== WORK ITEM ==
Among the lines below, return each one that contains the word "oder".

(Dataset entries)
= = = = = = =

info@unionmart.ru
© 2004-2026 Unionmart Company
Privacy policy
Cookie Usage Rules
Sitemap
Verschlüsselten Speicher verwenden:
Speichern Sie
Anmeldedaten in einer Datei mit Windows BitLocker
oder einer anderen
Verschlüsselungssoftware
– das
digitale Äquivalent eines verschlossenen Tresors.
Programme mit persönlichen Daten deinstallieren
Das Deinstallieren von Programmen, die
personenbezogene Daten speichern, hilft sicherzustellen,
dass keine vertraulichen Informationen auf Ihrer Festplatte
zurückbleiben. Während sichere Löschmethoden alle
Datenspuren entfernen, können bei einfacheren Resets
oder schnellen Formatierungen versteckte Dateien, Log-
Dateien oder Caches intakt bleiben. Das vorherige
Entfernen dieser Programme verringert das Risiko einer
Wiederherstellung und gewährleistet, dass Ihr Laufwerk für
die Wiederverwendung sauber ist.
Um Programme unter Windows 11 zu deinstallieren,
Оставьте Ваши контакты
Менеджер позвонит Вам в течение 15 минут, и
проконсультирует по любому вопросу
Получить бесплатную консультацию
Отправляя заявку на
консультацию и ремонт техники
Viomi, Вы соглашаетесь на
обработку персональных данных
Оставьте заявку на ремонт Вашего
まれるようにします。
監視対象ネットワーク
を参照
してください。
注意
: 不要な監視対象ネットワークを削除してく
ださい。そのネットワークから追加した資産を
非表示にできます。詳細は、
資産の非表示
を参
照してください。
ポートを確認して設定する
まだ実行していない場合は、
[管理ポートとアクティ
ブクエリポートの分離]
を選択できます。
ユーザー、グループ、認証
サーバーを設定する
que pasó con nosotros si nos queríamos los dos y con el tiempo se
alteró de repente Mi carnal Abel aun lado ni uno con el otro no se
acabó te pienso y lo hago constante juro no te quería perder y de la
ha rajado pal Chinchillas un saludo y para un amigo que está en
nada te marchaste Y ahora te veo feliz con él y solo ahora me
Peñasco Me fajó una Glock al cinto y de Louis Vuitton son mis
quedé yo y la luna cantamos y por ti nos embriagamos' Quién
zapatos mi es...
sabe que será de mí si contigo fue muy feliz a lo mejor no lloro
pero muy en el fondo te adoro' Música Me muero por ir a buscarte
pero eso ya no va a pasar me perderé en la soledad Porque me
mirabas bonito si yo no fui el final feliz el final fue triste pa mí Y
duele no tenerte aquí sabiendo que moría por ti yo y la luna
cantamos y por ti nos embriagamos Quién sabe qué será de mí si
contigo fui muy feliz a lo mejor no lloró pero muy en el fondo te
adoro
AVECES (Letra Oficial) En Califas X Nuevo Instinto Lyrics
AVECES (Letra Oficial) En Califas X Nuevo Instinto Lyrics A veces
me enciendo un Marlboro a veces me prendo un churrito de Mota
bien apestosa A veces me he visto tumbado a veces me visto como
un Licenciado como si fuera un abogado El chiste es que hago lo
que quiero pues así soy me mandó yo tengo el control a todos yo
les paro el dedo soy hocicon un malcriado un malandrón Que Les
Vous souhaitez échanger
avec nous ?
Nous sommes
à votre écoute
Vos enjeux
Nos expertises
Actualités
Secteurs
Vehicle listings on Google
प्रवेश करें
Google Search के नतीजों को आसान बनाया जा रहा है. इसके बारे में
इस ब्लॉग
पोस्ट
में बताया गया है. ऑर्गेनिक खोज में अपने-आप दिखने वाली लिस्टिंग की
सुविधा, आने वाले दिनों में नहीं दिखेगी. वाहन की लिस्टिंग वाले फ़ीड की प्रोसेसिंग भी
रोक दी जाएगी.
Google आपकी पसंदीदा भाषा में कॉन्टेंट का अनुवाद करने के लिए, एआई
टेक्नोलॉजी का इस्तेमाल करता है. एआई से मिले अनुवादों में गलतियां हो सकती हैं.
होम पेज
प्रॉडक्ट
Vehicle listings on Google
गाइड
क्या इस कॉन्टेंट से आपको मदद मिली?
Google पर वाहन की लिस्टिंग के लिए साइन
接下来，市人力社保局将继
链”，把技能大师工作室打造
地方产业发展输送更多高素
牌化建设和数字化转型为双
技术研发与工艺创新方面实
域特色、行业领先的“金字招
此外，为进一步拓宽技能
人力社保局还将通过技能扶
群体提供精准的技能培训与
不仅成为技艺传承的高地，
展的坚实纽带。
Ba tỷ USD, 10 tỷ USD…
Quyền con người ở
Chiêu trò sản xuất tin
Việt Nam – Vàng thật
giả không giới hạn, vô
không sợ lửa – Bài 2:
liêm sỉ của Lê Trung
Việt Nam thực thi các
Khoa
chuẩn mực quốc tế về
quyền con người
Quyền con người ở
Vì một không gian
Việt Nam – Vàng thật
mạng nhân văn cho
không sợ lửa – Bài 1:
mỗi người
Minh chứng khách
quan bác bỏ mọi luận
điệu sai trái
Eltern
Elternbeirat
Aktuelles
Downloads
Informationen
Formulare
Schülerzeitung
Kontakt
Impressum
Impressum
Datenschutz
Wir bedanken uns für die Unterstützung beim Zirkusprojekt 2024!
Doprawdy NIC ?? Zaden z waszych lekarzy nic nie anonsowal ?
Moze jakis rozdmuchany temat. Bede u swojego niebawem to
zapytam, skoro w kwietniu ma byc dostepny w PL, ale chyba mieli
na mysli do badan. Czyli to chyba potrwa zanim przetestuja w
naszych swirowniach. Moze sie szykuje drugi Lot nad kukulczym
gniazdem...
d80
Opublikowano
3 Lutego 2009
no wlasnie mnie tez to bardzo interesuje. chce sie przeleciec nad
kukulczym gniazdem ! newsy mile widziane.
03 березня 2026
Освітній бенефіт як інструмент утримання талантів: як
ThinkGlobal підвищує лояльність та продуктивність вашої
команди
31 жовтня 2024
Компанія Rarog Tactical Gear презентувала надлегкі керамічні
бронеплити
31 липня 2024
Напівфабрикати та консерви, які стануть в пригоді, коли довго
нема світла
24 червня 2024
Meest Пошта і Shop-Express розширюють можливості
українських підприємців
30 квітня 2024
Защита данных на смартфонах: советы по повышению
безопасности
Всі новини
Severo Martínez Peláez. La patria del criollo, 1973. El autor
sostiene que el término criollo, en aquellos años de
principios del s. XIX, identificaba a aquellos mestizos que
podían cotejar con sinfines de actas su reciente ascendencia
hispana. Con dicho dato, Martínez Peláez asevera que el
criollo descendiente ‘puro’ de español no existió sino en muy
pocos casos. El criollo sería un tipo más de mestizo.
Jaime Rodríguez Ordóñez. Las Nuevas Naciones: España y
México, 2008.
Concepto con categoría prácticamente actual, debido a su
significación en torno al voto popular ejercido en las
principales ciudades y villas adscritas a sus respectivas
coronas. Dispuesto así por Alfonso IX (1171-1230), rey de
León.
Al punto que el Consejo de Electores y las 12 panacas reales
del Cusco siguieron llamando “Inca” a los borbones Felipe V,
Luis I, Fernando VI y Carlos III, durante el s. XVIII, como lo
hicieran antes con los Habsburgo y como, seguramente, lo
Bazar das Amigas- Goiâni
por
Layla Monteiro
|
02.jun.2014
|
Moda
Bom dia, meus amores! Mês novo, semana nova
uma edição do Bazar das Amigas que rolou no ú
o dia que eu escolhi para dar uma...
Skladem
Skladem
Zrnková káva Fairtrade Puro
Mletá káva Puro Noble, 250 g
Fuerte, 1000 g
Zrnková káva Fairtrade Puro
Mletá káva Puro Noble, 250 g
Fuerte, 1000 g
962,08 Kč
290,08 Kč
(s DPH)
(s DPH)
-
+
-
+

= = = = = = =

== EXPECTED ANSWER ==
oder einer anderen
oder schnellen Formatierungen versteckte Dateien, Log-
Dateien oder Caches intakt bleiben. Das vorherige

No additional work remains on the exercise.